Russian lawmakers adopted a bill that grants legal status to cryptocurrencies such as Bitcoin (BTC). However, it also banned them from being used to pay for goods and services.
Russian legislatures approved the Digital Financial Assets (DFA) bill on July 22. The bill received support from senior lawmakers such as Anatoly Aksakov, who chaired the parliamentary financial markets committee. According to a report by the news agency Tass, the new law recognizes digital assets as “not able to pay for any goods and services at the same time, while accepting an aggregate of electronic data that can be considered as a means of payment”.
Can Be Held For Investment Purposes
The Russians gained legal right to buy and hold Bitcoin (BTC) and other crypto assets as investment instruments, but there is one point: “Owning and transferring digital money is permitted only if declared.”

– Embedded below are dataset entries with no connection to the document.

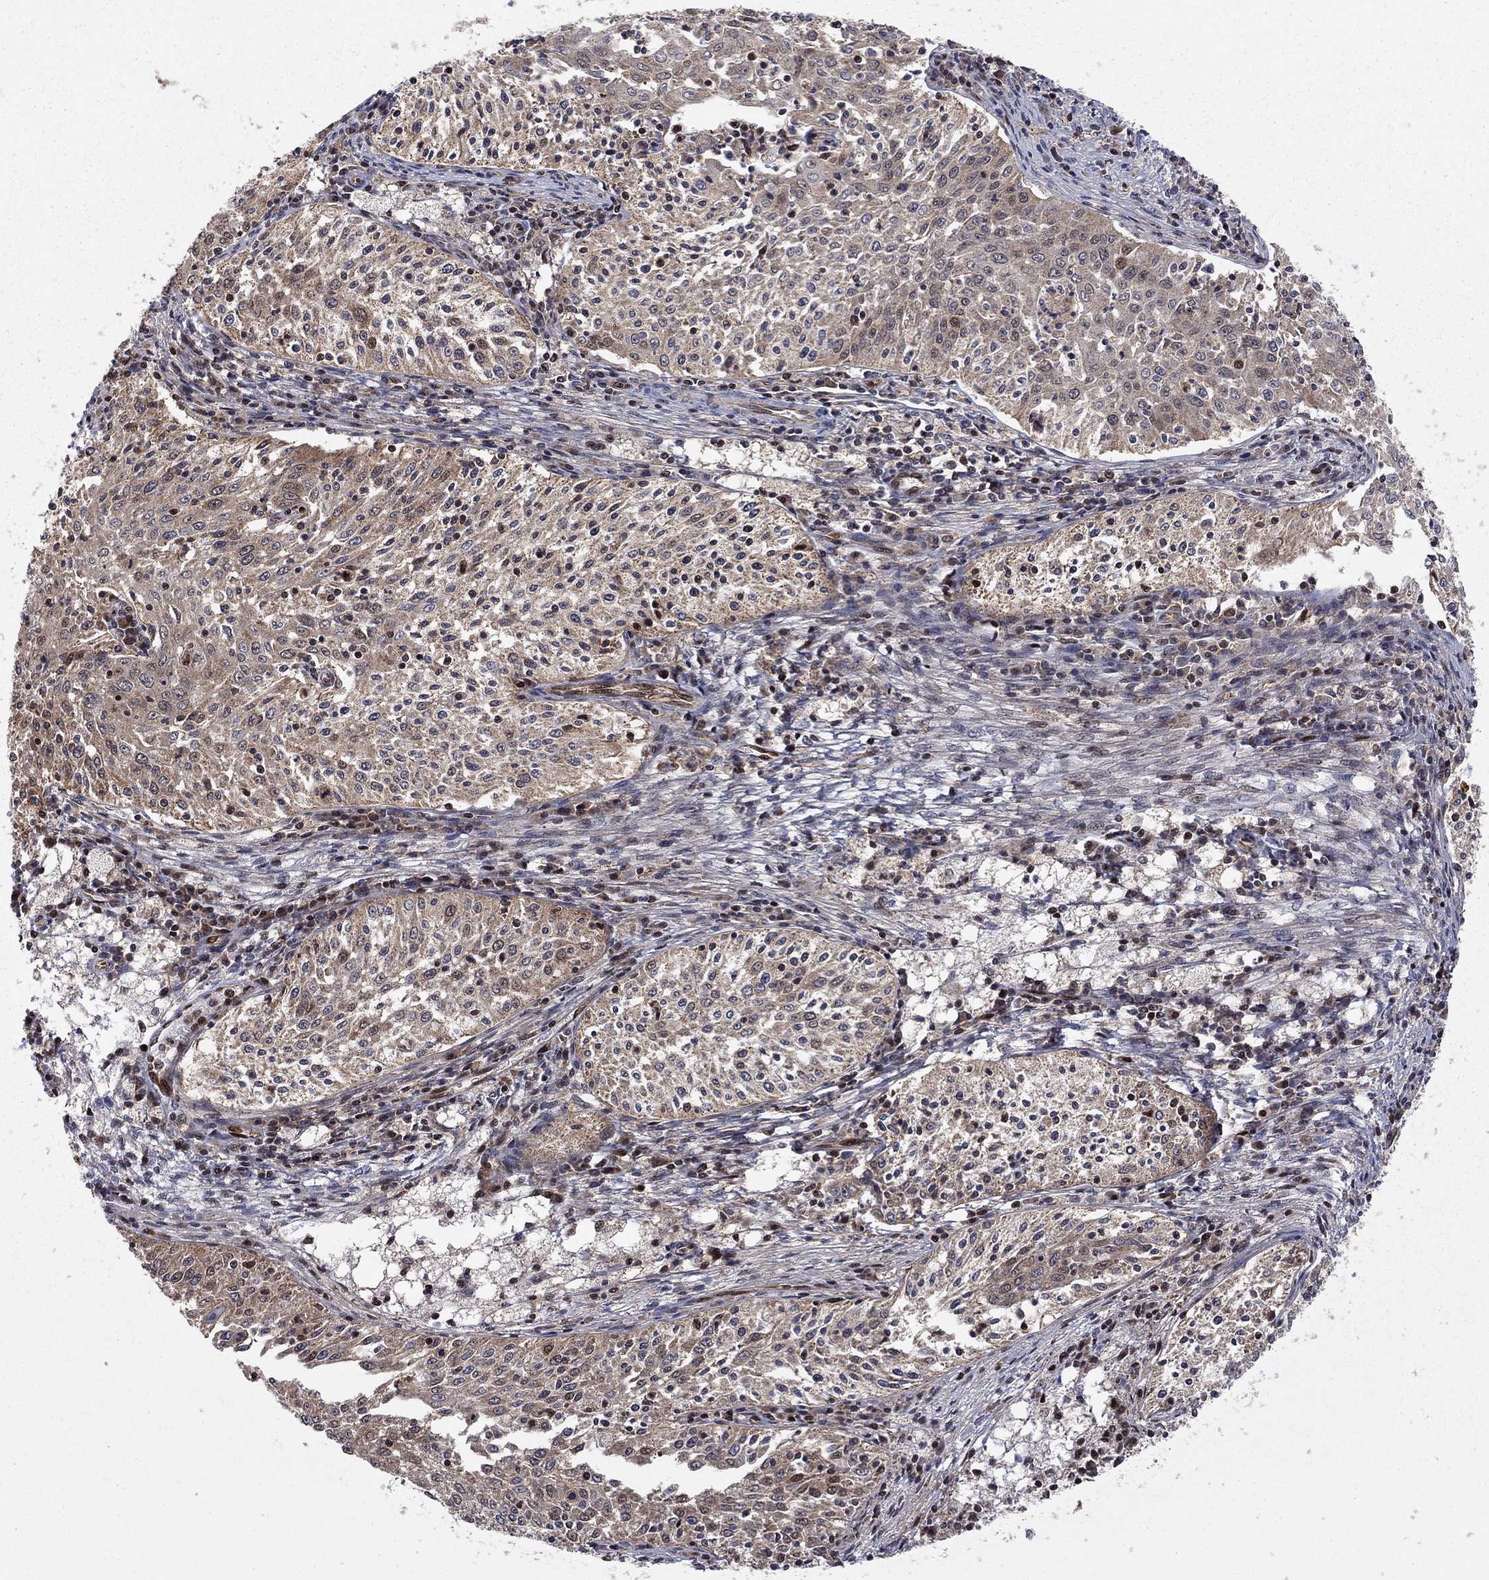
{"staining": {"intensity": "moderate", "quantity": "25%-75%", "location": "cytoplasmic/membranous"}, "tissue": "cervical cancer", "cell_type": "Tumor cells", "image_type": "cancer", "snomed": [{"axis": "morphology", "description": "Squamous cell carcinoma, NOS"}, {"axis": "topography", "description": "Cervix"}], "caption": "Human cervical cancer (squamous cell carcinoma) stained with a protein marker demonstrates moderate staining in tumor cells.", "gene": "ELOB", "patient": {"sex": "female", "age": 41}}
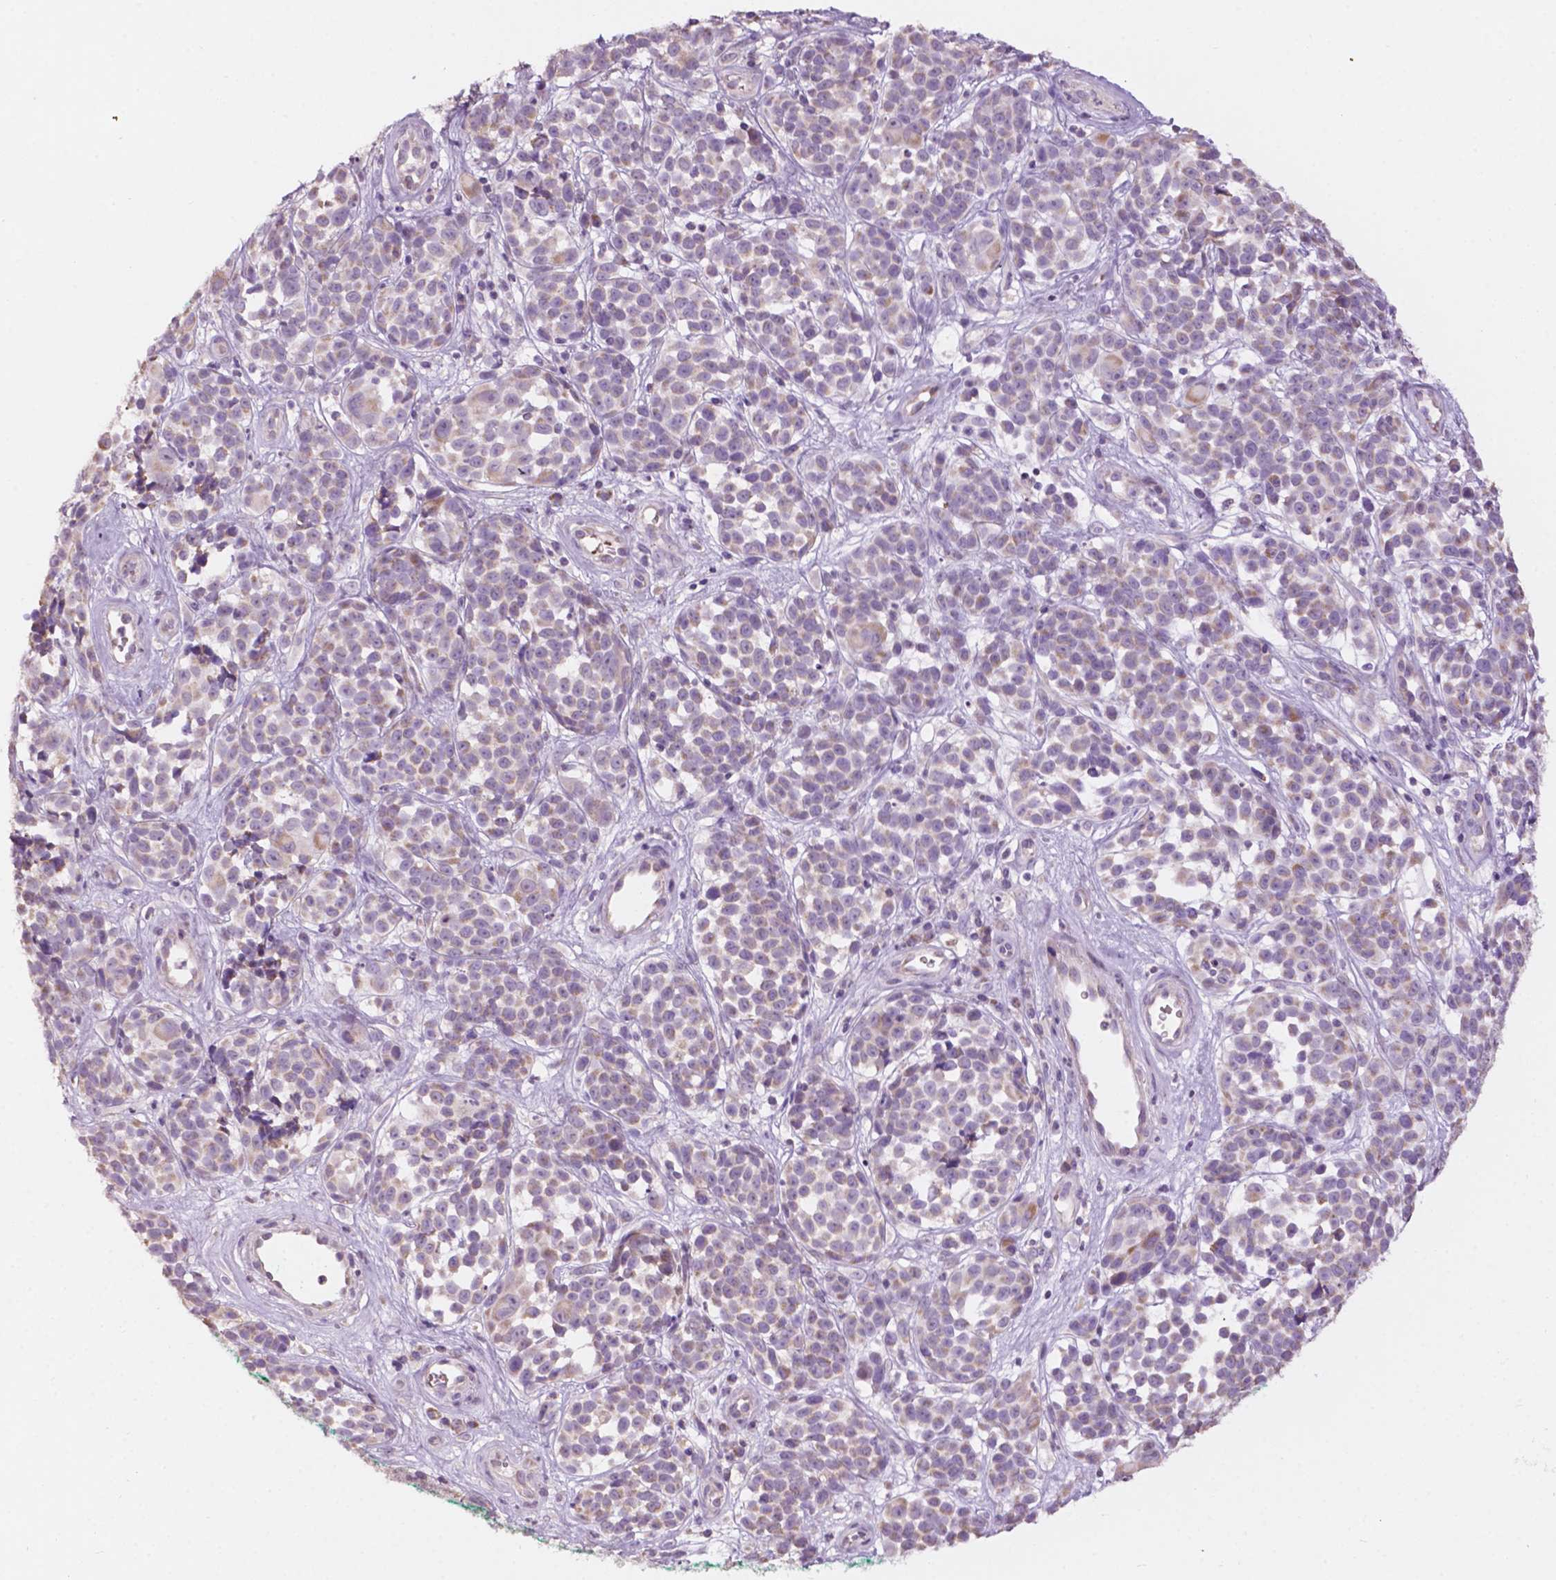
{"staining": {"intensity": "weak", "quantity": "<25%", "location": "cytoplasmic/membranous"}, "tissue": "melanoma", "cell_type": "Tumor cells", "image_type": "cancer", "snomed": [{"axis": "morphology", "description": "Malignant melanoma, NOS"}, {"axis": "topography", "description": "Skin"}], "caption": "This is an immunohistochemistry (IHC) photomicrograph of malignant melanoma. There is no expression in tumor cells.", "gene": "NDUFS1", "patient": {"sex": "female", "age": 88}}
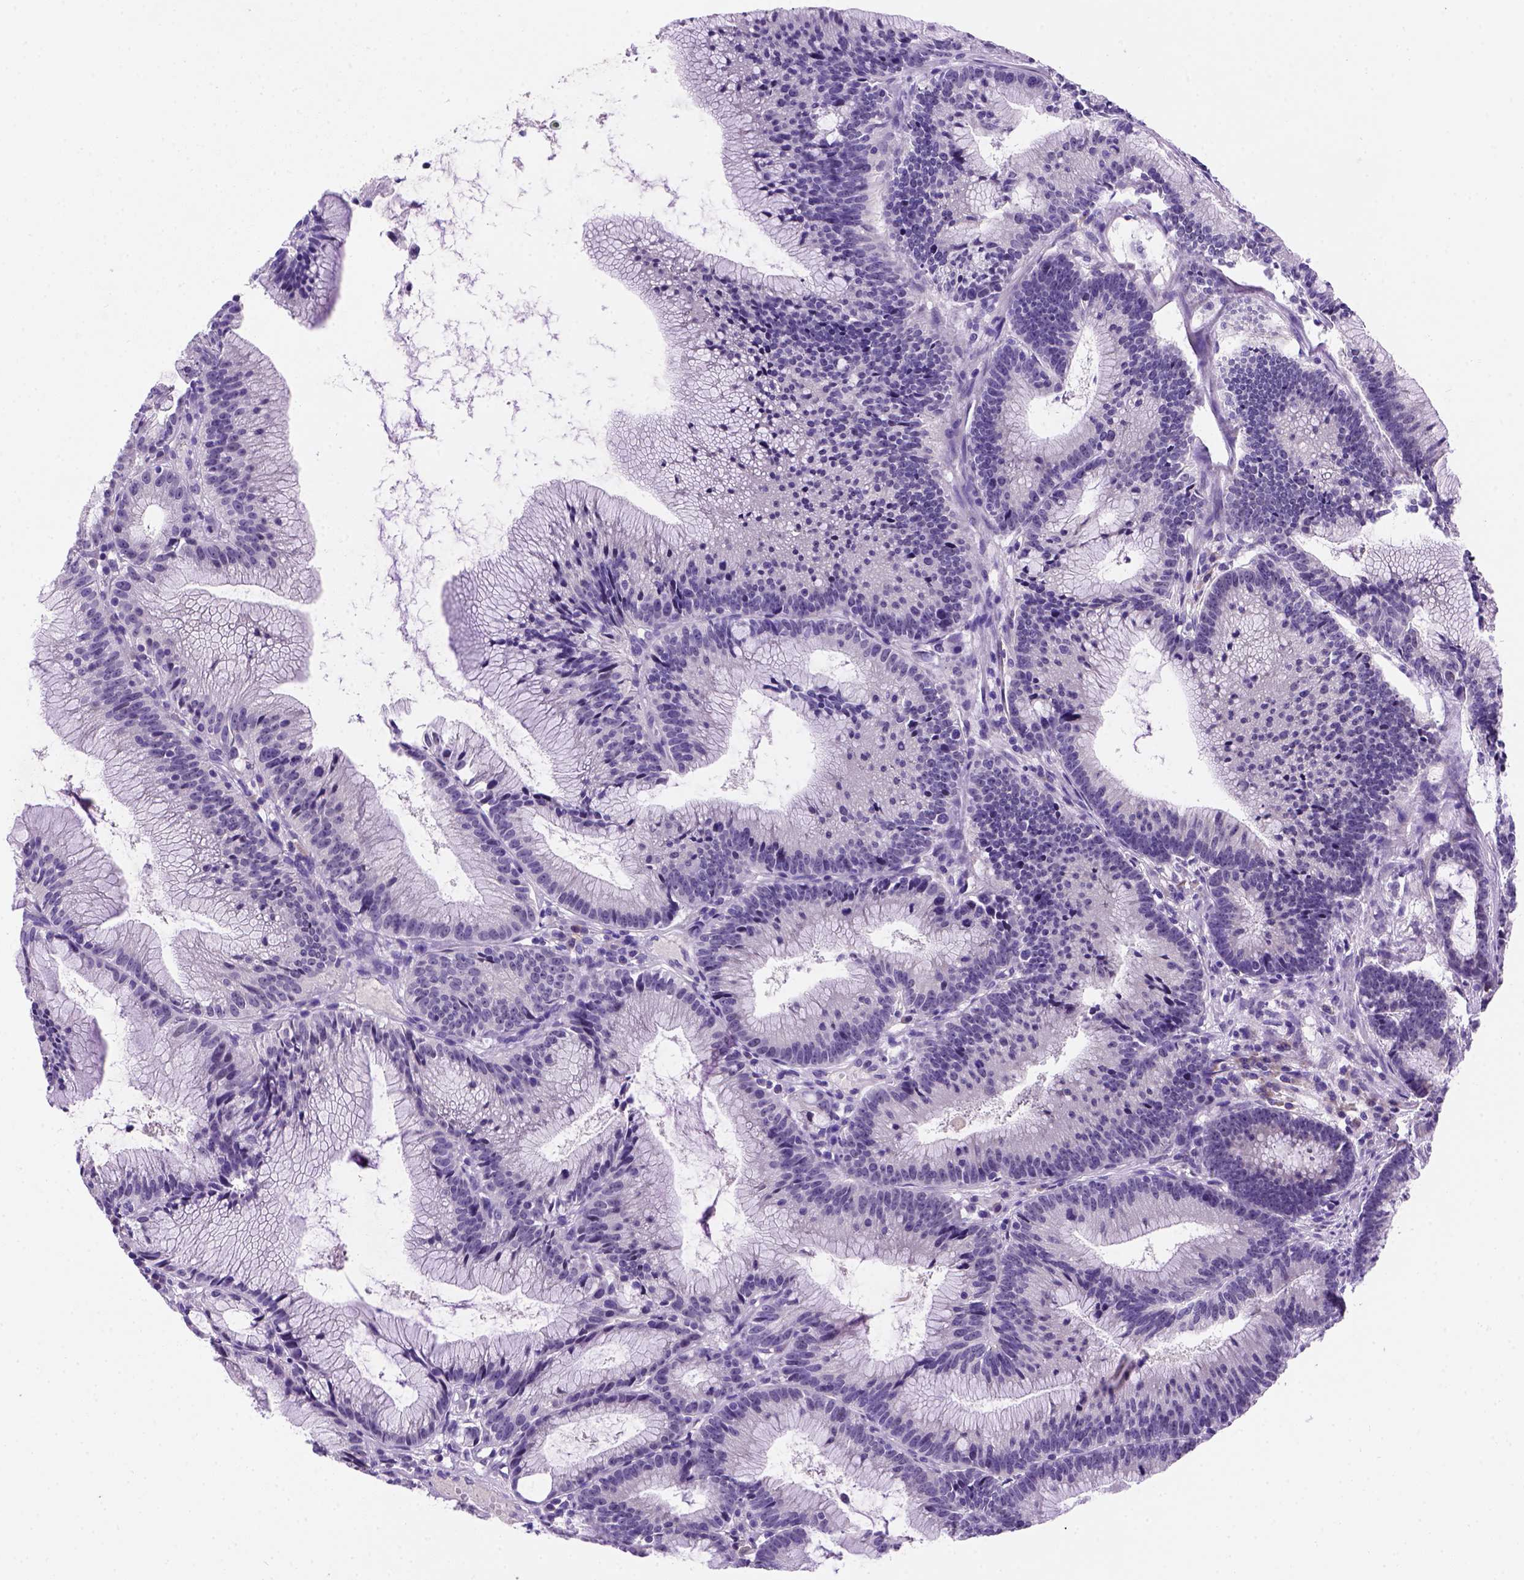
{"staining": {"intensity": "negative", "quantity": "none", "location": "none"}, "tissue": "colorectal cancer", "cell_type": "Tumor cells", "image_type": "cancer", "snomed": [{"axis": "morphology", "description": "Adenocarcinoma, NOS"}, {"axis": "topography", "description": "Colon"}], "caption": "There is no significant staining in tumor cells of adenocarcinoma (colorectal).", "gene": "FAM81B", "patient": {"sex": "female", "age": 78}}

According to the Tass report, the Russian central bank will play an important role in the regulation of virtual currencies. “The central bank will have the right to determine the characteristics of digital assets that can only be accessed by qualified investors,” the news agency said.
In addition, virtual currencies can be “regulated, bought and sold within the framework of special information systems” and “their systems and operators will comply with Russian law and will be included in a relevant registry held by the Bank of Russia.”
Previously Had A Prison Term Offer
In an earlier version of the law, individuals who bought Bitcoin in cash had an offer of fining 7,000 rubles or up to seven years in prison.
It was also planned to punish companies that issue or run virtual money without the approval of the Russian central bank with fines up to million rubles.